Some thirty years ago the Georgia Highway Department cut a new road through a large dike of black diabase. The highway engineers decided to crush this black rock to make black shoulder paving. They tried to crush this strange black rock and it tore up their rock crusher. They then set up a new crusher that was guaranteed by its manufacturer to crush any rock. It was set up in the presence of a large group of highway engineers and the crusher was put into motion and a truck load of diabase rocks were dumped in the giant new crusher. But alas, it was also wrecked.

Over thirty years ago Dr. J.G. (Jim) Lester and Dr. A.T. Allen of the Emory University School of Geology made a thorough study of the diabase dikes in Georgia. Dr. Lester was well aware of the unusual toughness of the diabase boulders and always kept a few in the back yard of the Geology Building. At that time, Dr. Lester was head of the School of Geology, and he also had a devilish sense of humor. He would often ask an eager-beaver geology student to go down stairs and get a ten pound sledge hammer from Romeo and bust up one of the black rocks in the back yard for some specimens. About lunch time Dr. Lester would pass by and ask the young man for the specimens. The student would be resting and would say: “Sir, I have beat this rock all over the yard and I can’t break it. It’s the hardest rock I ever saw.” Dr. Lester would chuckle and pass on.

DIABASE TOOLS

Visitors to the vast ruins of stone temples, pyramids and walls of ancient Egypt, the Mayans, Aztecs and Incas of America, marvel at the excellent stone masonry of these ancient peoples and wonder what kind of tools they used to cut and dress such hard stones such as granite and quartzite, ages before the iron age. A careful study reveals that all these early craftsmen used celts, chisels and hammers made of diabase or dolerite. Celts or chisels made from diabase are harder and tougher than steel. I have several diabase celts or chisels used by the Mayans to cut stone.

HOW THE ANCIENT EGYPTIANS CUT STONE

Little remains of the triumphs of the ancient Egyptians, but their stone temples, obelisks and pyramids bear witness to their former skill, might and glory. The accomplishments of long ago outshone those of more recent times. The Egyptians succeeded with primitive tools and methods in extracting, moving great distances over land and water and erecting the great monoliths and obelisks more than forty centuries ago. A finished monument teaches us little of their engineering, but an unfinished piece of work may teach us much.

At Aswan, in southern Egypt is an unfinished obelisk. This piece of work failed, not through any fault of the workers but owning to the discovery of an unexpected fissure in the rock as it was nearly finished. The unfinished obelisk teaches us more about their methods of stone cutting and the tools they used than any monument in Egypt. The unfinished obelisk still lies in its quarry detached on all but its lower side. If it had been extracted it would have been 140 feet high with a base of 14 feet square. The total weight would have been 1,168 tons, heavier than any piece of stone ever handled by the ancient Egyptians. Had the stone been sound the Egyptians would have finished it, transported and erected it at some far off place down the Nile. The Egyptian engineers always finished anything they started.

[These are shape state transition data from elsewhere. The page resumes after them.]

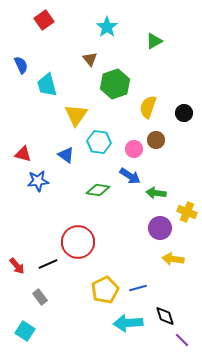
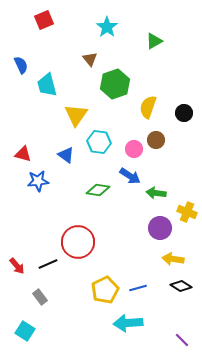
red square: rotated 12 degrees clockwise
black diamond: moved 16 px right, 30 px up; rotated 40 degrees counterclockwise
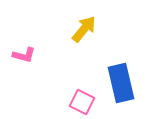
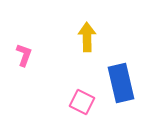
yellow arrow: moved 3 px right, 8 px down; rotated 40 degrees counterclockwise
pink L-shape: rotated 85 degrees counterclockwise
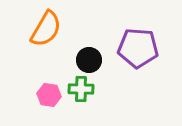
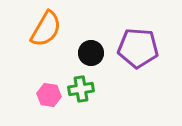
black circle: moved 2 px right, 7 px up
green cross: rotated 10 degrees counterclockwise
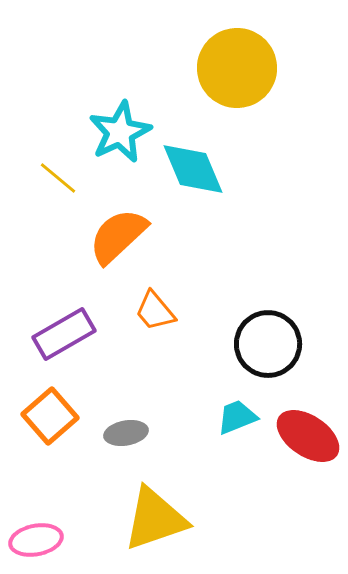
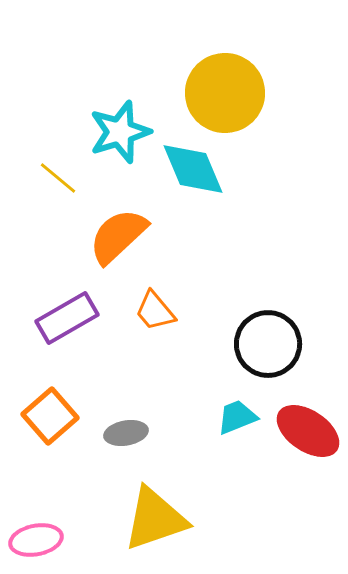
yellow circle: moved 12 px left, 25 px down
cyan star: rotated 8 degrees clockwise
purple rectangle: moved 3 px right, 16 px up
red ellipse: moved 5 px up
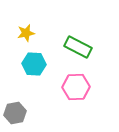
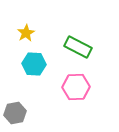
yellow star: rotated 18 degrees counterclockwise
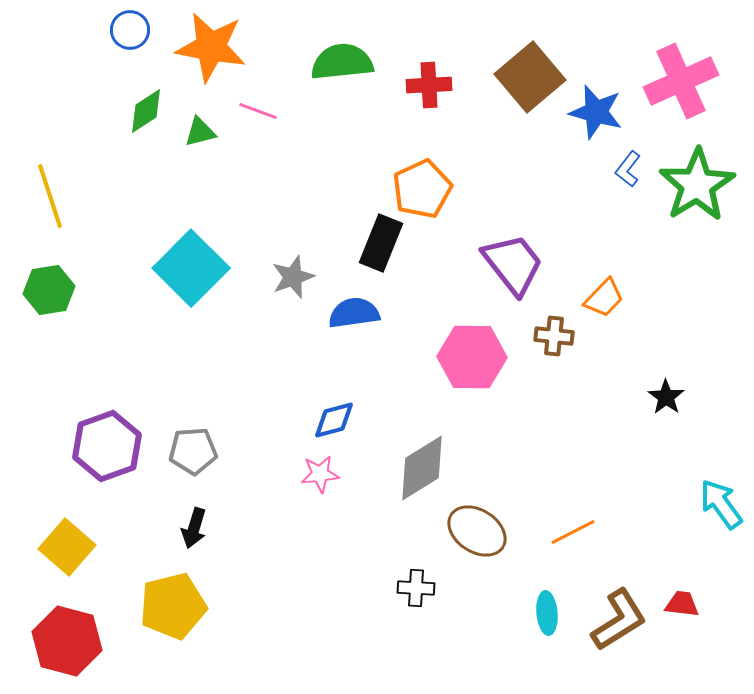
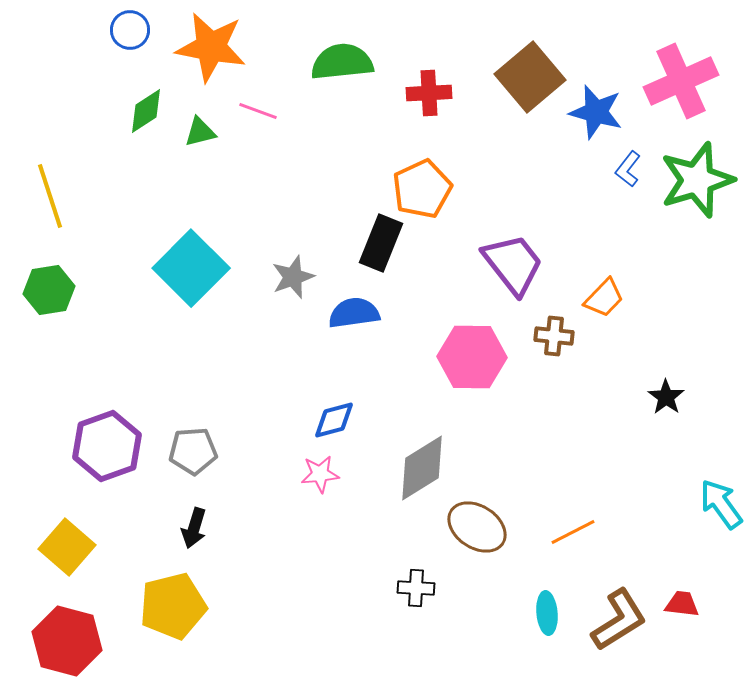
red cross: moved 8 px down
green star: moved 5 px up; rotated 14 degrees clockwise
brown ellipse: moved 4 px up
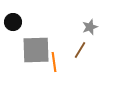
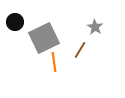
black circle: moved 2 px right
gray star: moved 5 px right; rotated 21 degrees counterclockwise
gray square: moved 8 px right, 12 px up; rotated 24 degrees counterclockwise
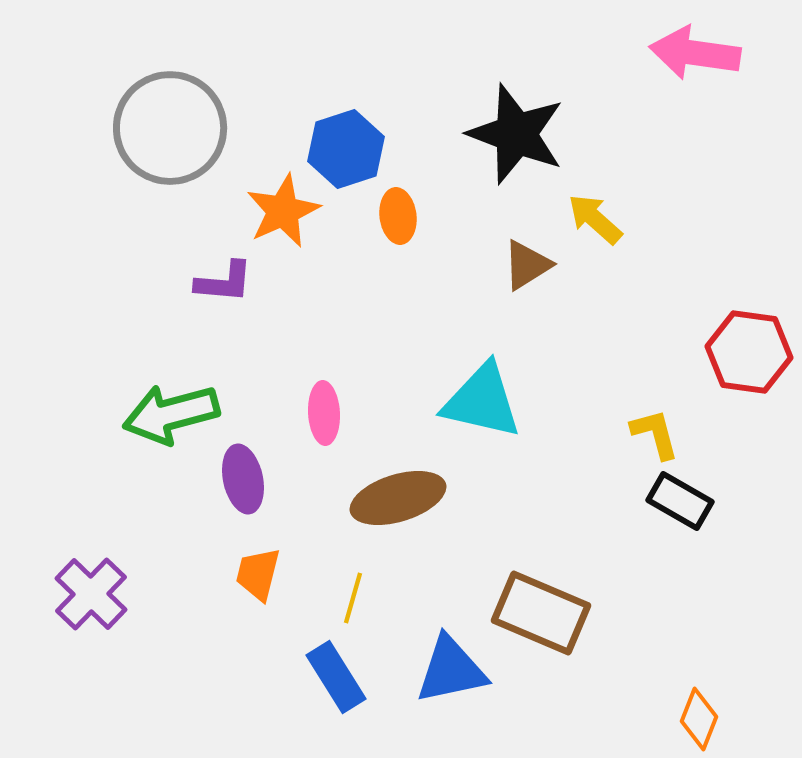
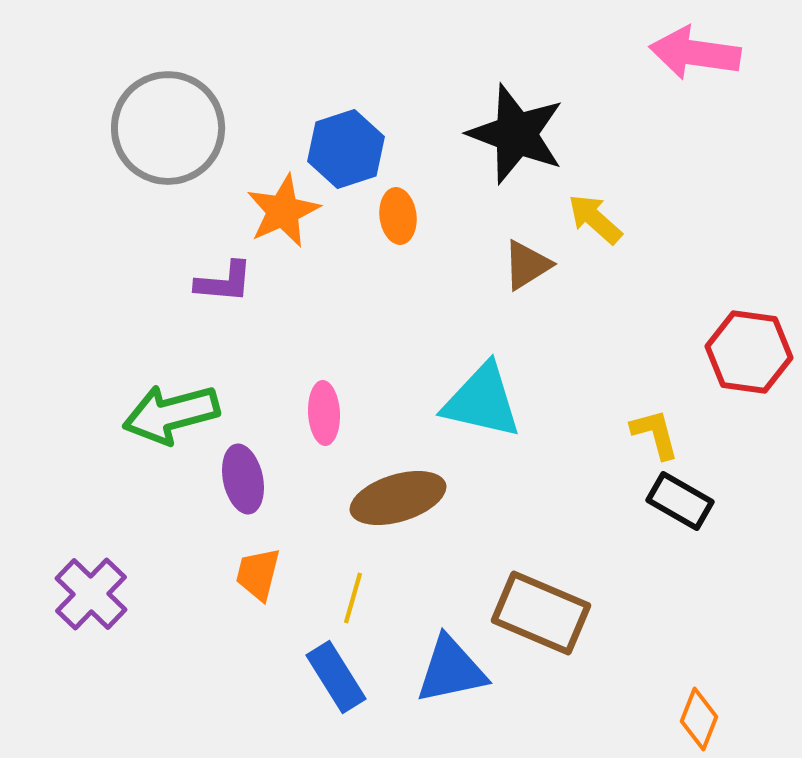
gray circle: moved 2 px left
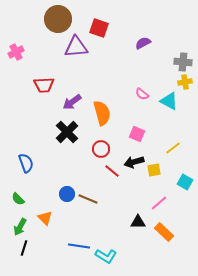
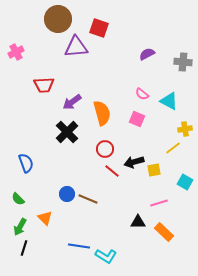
purple semicircle: moved 4 px right, 11 px down
yellow cross: moved 47 px down
pink square: moved 15 px up
red circle: moved 4 px right
pink line: rotated 24 degrees clockwise
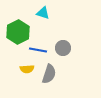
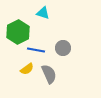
blue line: moved 2 px left
yellow semicircle: rotated 32 degrees counterclockwise
gray semicircle: rotated 42 degrees counterclockwise
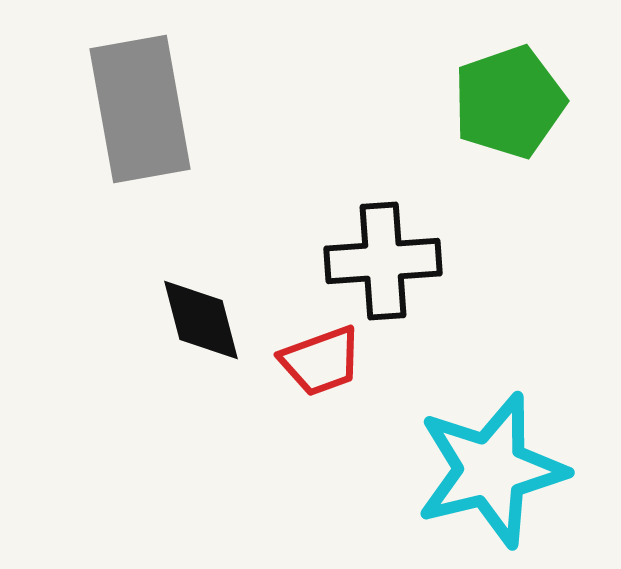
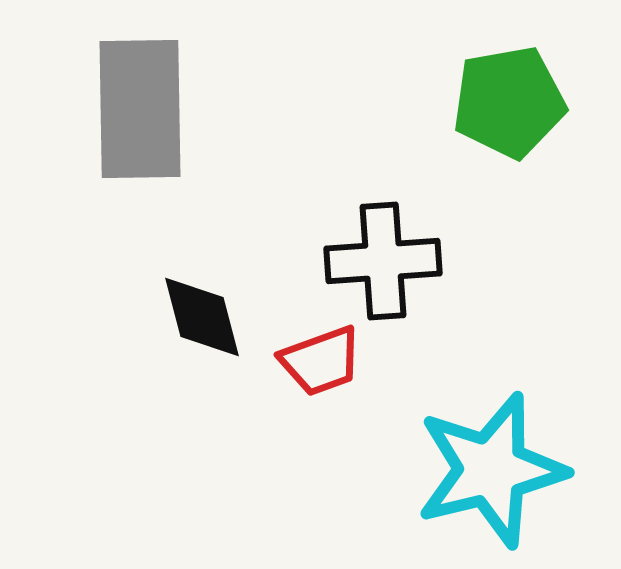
green pentagon: rotated 9 degrees clockwise
gray rectangle: rotated 9 degrees clockwise
black diamond: moved 1 px right, 3 px up
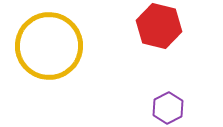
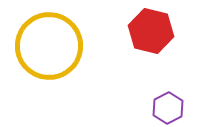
red hexagon: moved 8 px left, 5 px down
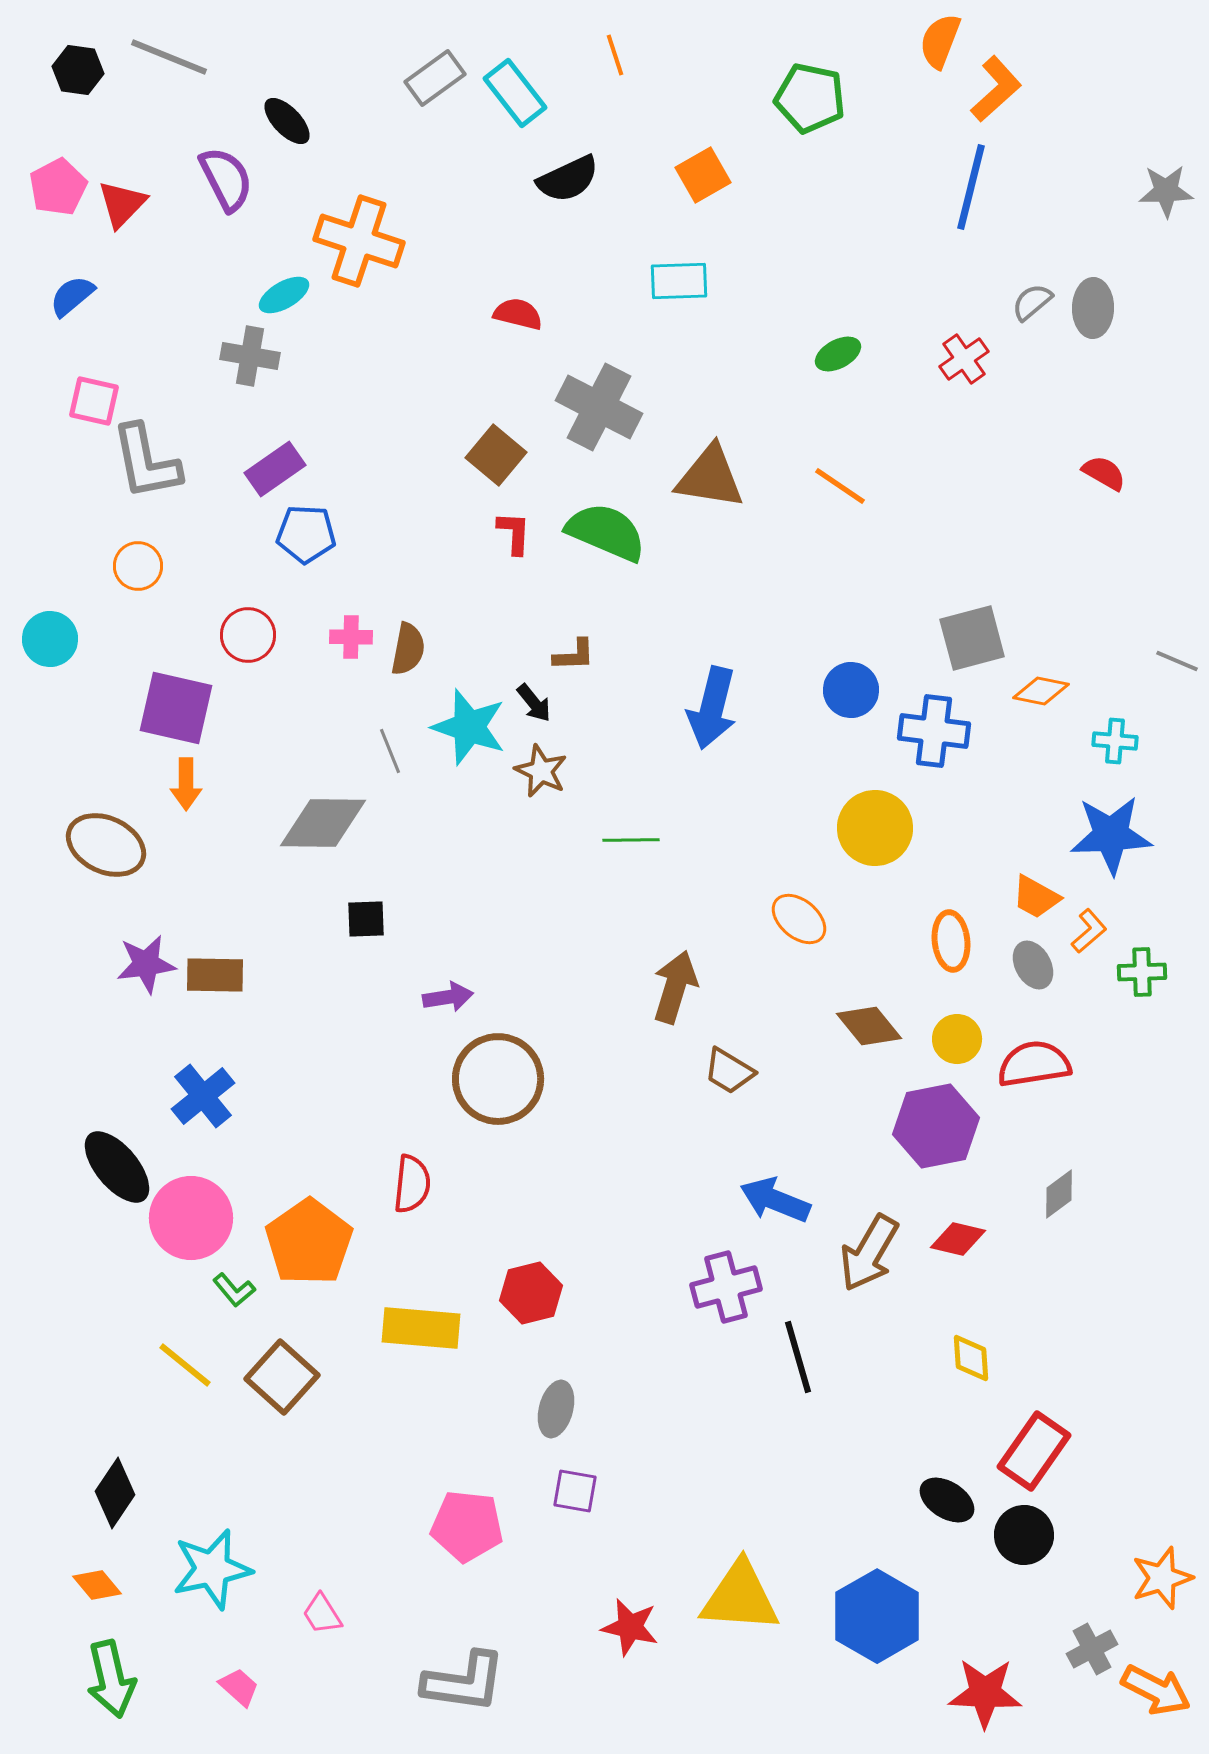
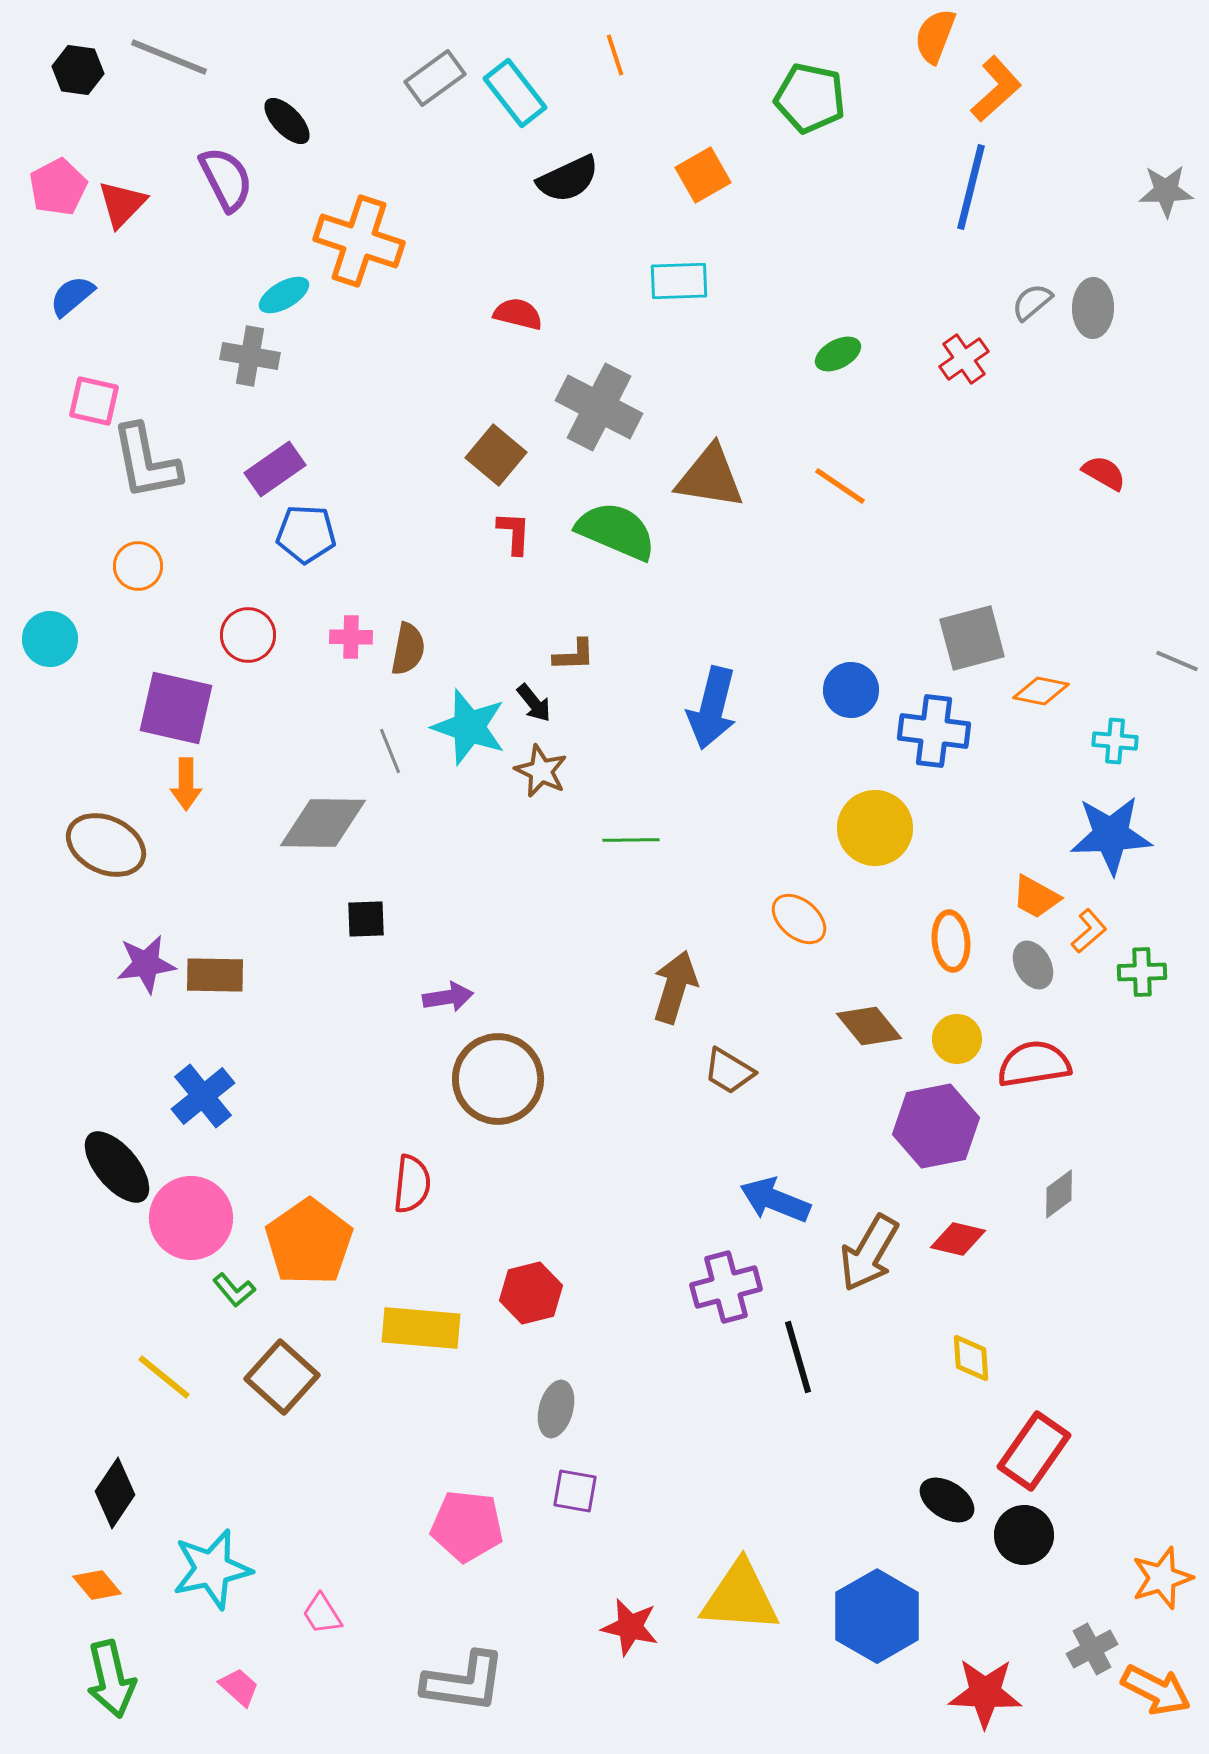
orange semicircle at (940, 41): moved 5 px left, 5 px up
green semicircle at (606, 532): moved 10 px right, 1 px up
yellow line at (185, 1365): moved 21 px left, 12 px down
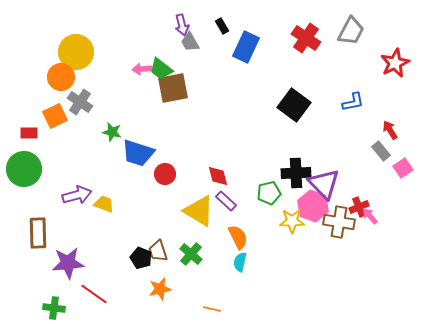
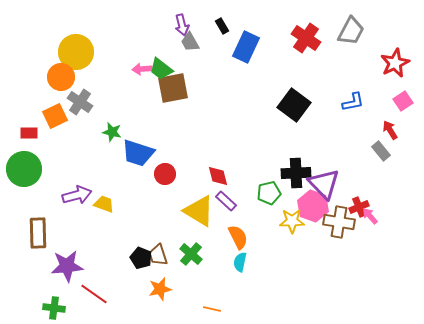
pink square at (403, 168): moved 67 px up
brown trapezoid at (158, 251): moved 4 px down
purple star at (68, 263): moved 1 px left, 3 px down
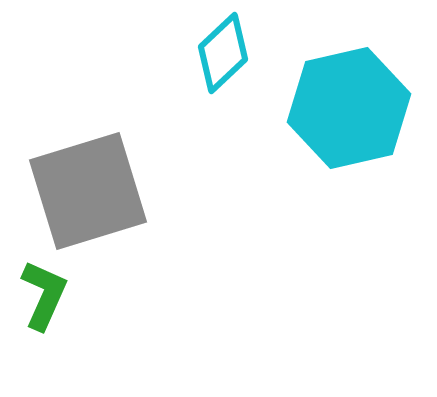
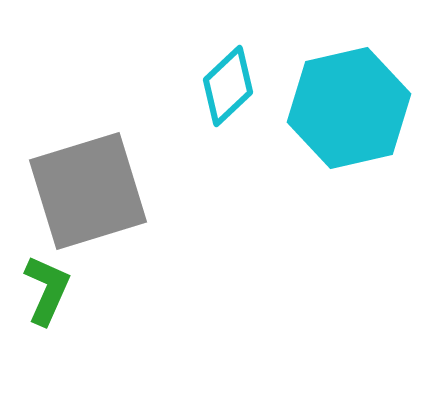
cyan diamond: moved 5 px right, 33 px down
green L-shape: moved 3 px right, 5 px up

Work was started on the obelisk by dressing down smooth the top surface. This was accomplished by placing red hot bricks on the rough surface to be removed. Then the surface of the hot rock was doused with cold water. The uneven rock surface fractured and was easily detachable by pounding with mauls or hammers made of diabase or dolerite. This rendered the stone reasonably smooth. The detachment of the two sides of the obelisk was one of the most delicate stages of its removal. Large balls of diabase, each weighing 12 pounds were found near the obelisk.

The ancient Egyptians called diabase, BEKHEN. Countless numbers of these diabase balls had been brought from Wadi Hammamat in the eastern desert near the Red Sea where they occur naturally, weathered out of the many diabase dikes. The black diabase balls were attached to the end of wooden rammers and were used by being struck vertically downward with great force, to cut a series of parallel vertical cuts to form a trench around the obelisk. The only tools which could produce this effect were the diabase balls. The trench and pits were therefore not cut out but rather bashed out.

Several thousand men were arranged about the obelisk in groups of three, two standing, holding and raising the diabase rammer and a third squatting below and directing the blow to the proper place. One man would sing or chant to maintain the rhythm of the blows.

Only in Roman times were iron wedges used in detaching stone and iron chisels in dressing them.

In ancient Egypt, pounding with diabase hammers or mauls was the only method used to detach and dress stone blocks. Fine carving was done with diabase celts or chisels.